Хэнк принял бутылку и поднес ко рту. Запрокинул голову, и бутылка забулькала. Если у него еще и оставались сомнения насчет того, куда он попал, спиртное их растворило окончательно. Потому что вкус этой бурды был незабываем. Впрочем, запомнить вкус немыслимо — но попробуешь сызнова и не спутаешь ни с чем. Оторвавшись от бутылки, он вернул ее тому, у кого взял, и похвалил:

— Хорошее пойло…

— Не то чтобы хорошее, — отозвался парнишка, — но лучшее из того, что удалось достать. Этим чертовым бутлегерам все равно, какой дрянью торговать. Прежде чем покупать, надо чтобы они сами пробовали эту отраву. Да еще и подождать минутку-другую, что с ними станет. Если не свалятся замертво и не ослепнут, тогда, значит, пить можно…

Другой парнишка перегнулся с заднего сиденья и вручил ему саксофон.

— Ты, папаша, смахиваешь на человека, умеющего обращаться с этой штуковиной, — заявила одна из девчонок, — так давай, угости нас музыкой.

— Где вы его взяли? — удивился Хэнк.

— Стащили в оркестре, — ответили сзади. — Тот мужик, что играл на нем, если разобраться, не имел на то никакого права. Мучал инструмент, и все.

Хэнк поднес саксофон к губам, пробежал пальцами по клапанам, и сразу зазвучала музыка. «Смешно, — подумал он, — я же до сих пор даже дудки в руках не держал…» У него не было музыкального слуха. Однажды он попробовал играть на губной гармонике, думал, она поможет ему коротать время, но звуки, какие она издавала, заставили старого Баунса завыть. Так что пришлось засунуть гармонику на полку, и он не вспоминал о ней до этой самой минуты.

Модель «Т» легко скользила по дороге, и вскоре павильон остался далеко позади. Хэнк выводил рулады на саксофоне, сам поражаясь тому, как лихо у него получалось, а остальные пели и передавали бутылку по кругу. Других машин не было, и немного погодя модель «Т» вскарабкалась на холмы и побежала вдоль гребня, а внизу, как серебряный сон, возник сельский пейзаж, залитый лунным светом.

Позже Хэнк спрашивал себя, как долго это продолжалось, как долго машина бежала по гребню в лунном свете, а он играл на саксе, прерывая музыку и откладывая инструмент лишь затем, чтоб сделать еще глоток.

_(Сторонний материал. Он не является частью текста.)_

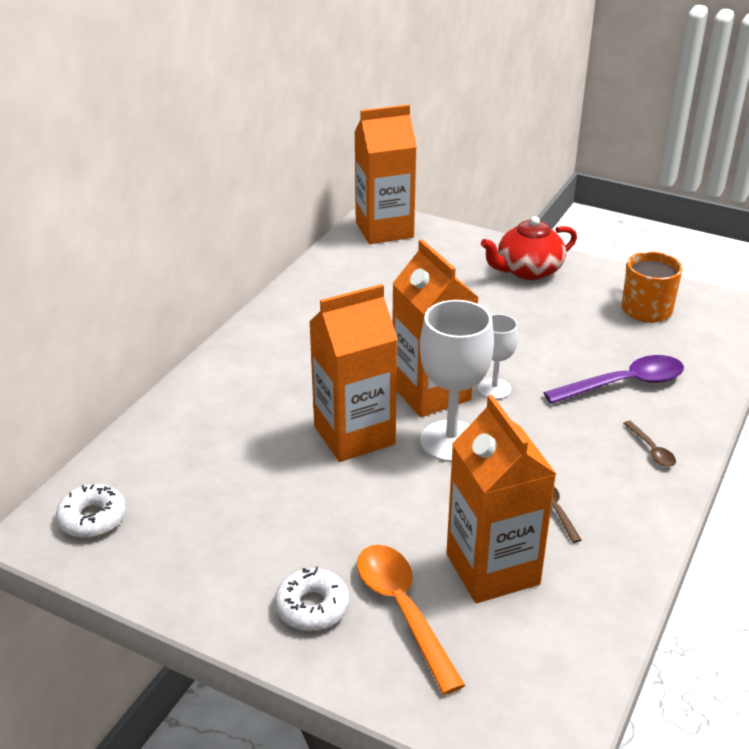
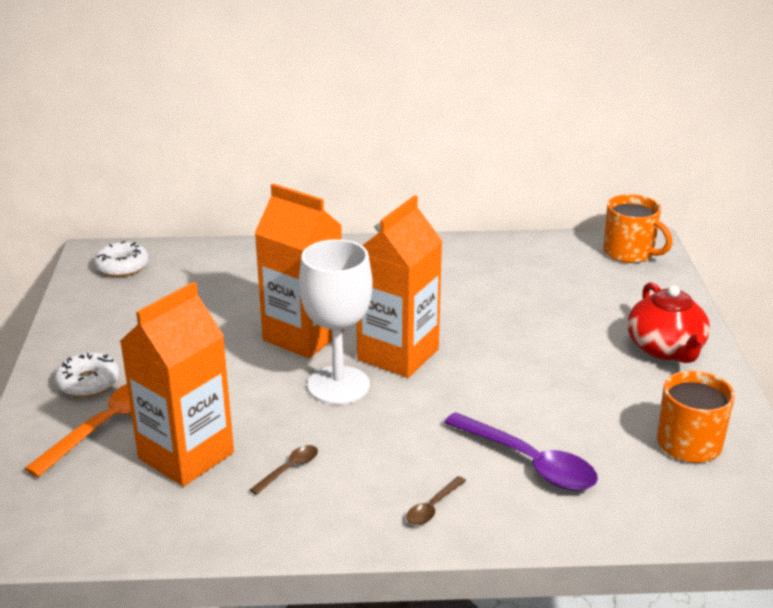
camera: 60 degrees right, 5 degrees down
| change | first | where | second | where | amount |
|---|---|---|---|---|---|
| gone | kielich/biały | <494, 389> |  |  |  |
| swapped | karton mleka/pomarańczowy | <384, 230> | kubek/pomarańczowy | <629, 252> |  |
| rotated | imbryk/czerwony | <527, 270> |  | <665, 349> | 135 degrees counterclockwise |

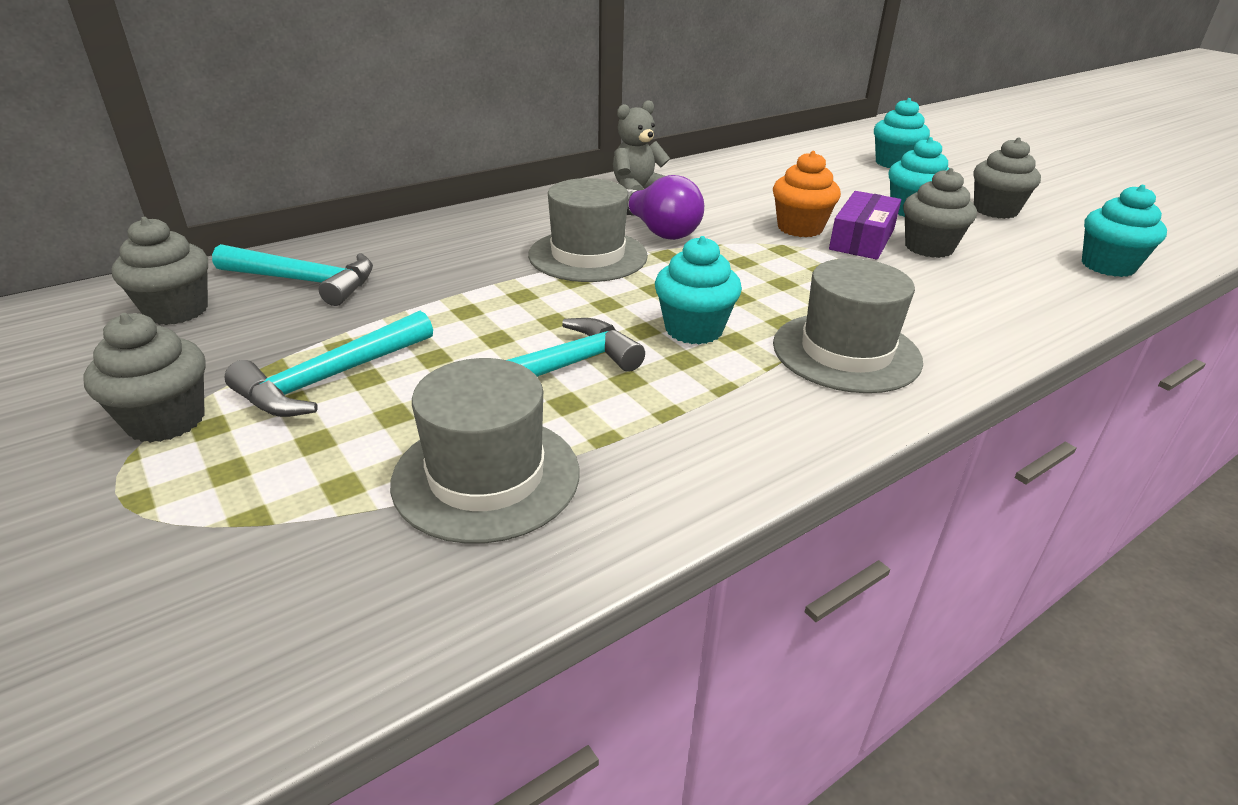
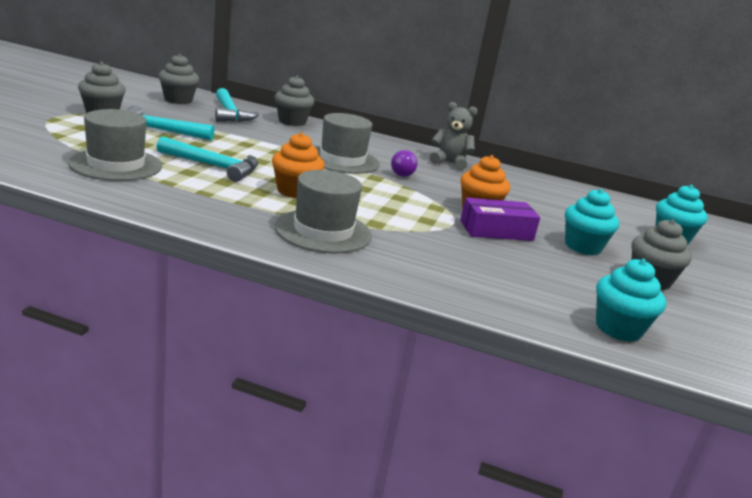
camera: 50 degrees right, 10 degrees down
| change | first | where | second | where | amount |
|---|---|---|---|---|---|
| shifted | muffinka/szary | <929, 248> |  | <292, 122> |  |
| repainted | muffinka/turkusowy | <694, 329> | muffinka/pomarańczowy | <295, 191> |  |
| scaled | żarówka/fioletowy | <659, 230> |  | <403, 173> | x0.63 |

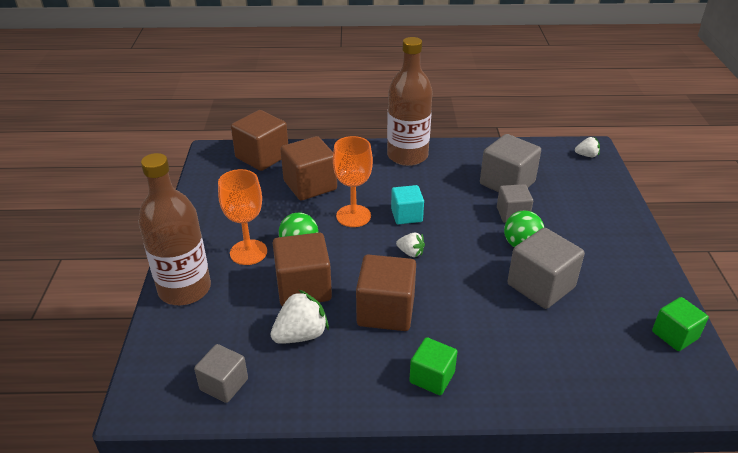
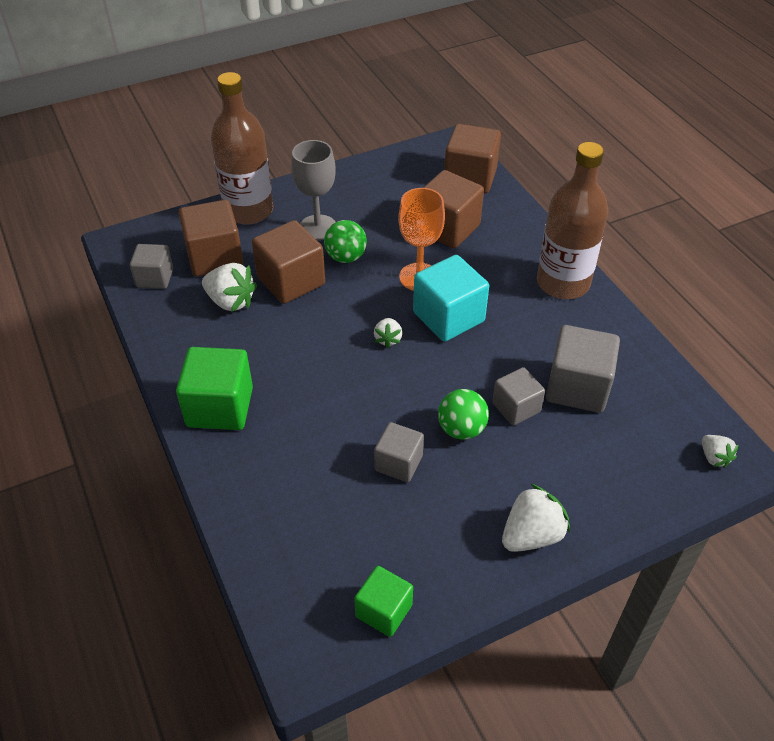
camera: 65 degrees right, 10 degrees up
| change | first | where | second | where | amount |
|---|---|---|---|---|---|
| new |  |  | truskawka/biały | <531, 535> |  |
| shifted | sześcian/brązowy | <386, 311> |  | <215, 257> |  |
| repainted | kielich/pomarańczowy | <248, 252> | kielich/szary | <318, 228> |  |
| scaled | sześcian/turkusowy | <406, 215> |  | <448, 317> | x1.62 |
| scaled | sześcian/zielony | <432, 377> |  | <220, 407> | x1.62 |
| scaled | sześcian/szary | <541, 286> |  | <398, 463> | x0.62 |

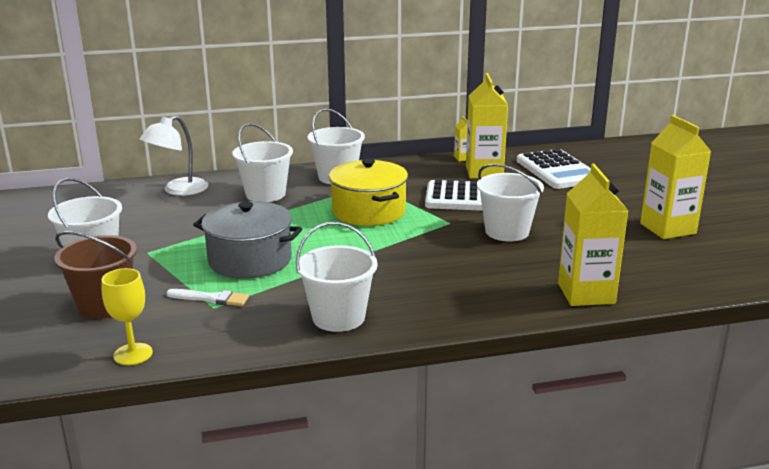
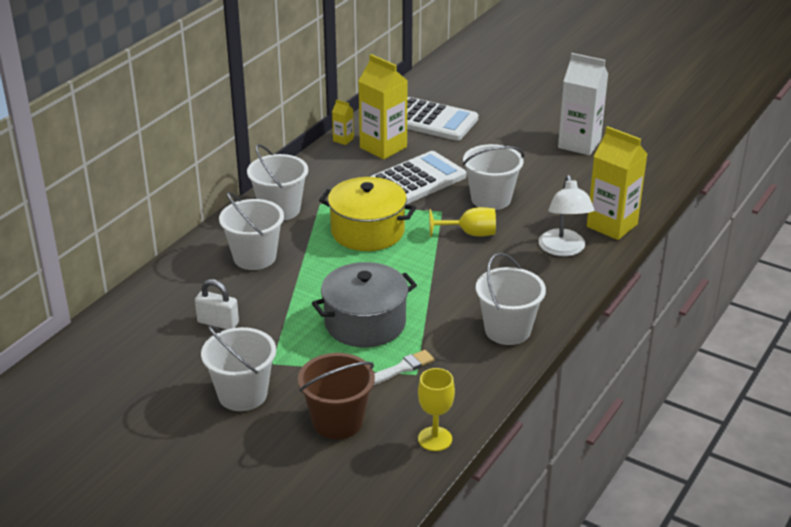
camera: 45 degrees left, 10 degrees up
| change | first | where | second | where | amount |
|---|---|---|---|---|---|
| new |  |  | kłódka/biały | <218, 323> |  |
| new |  |  | kielich/żółty | <470, 234> |  |
| shifted | lampka/biały | <178, 190> |  | <563, 249> |  |
| repainted | karton mleka/żółty | <668, 228> | karton mleka/biały | <579, 144> |  |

Казалось, так было всегда и так будет всегда: машина плывет в вечность под луной, а следом стелются стоны и жалобы саксофона…

Когда он очнулся, вокруг опять была ночь. Сияла такая же полная луна, только модель «Т» съехала с дороги и встала под деревом, чтобы лунный свет не падал ему прямо в лицо. Он забеспокоился (впрочем, довольно вяло), продолжается ли та же самая ночь, или уже началась другая. Ответа он не знал, но не замедлил сказать себе, что это, в сущности, все равно. Пока сияет луна, пока у него есть модель «Т» и есть дорога, чтоб ложиться под колеса, спрашивать незачем. А уж какая именно это ночь, и вовсе не имеет значения.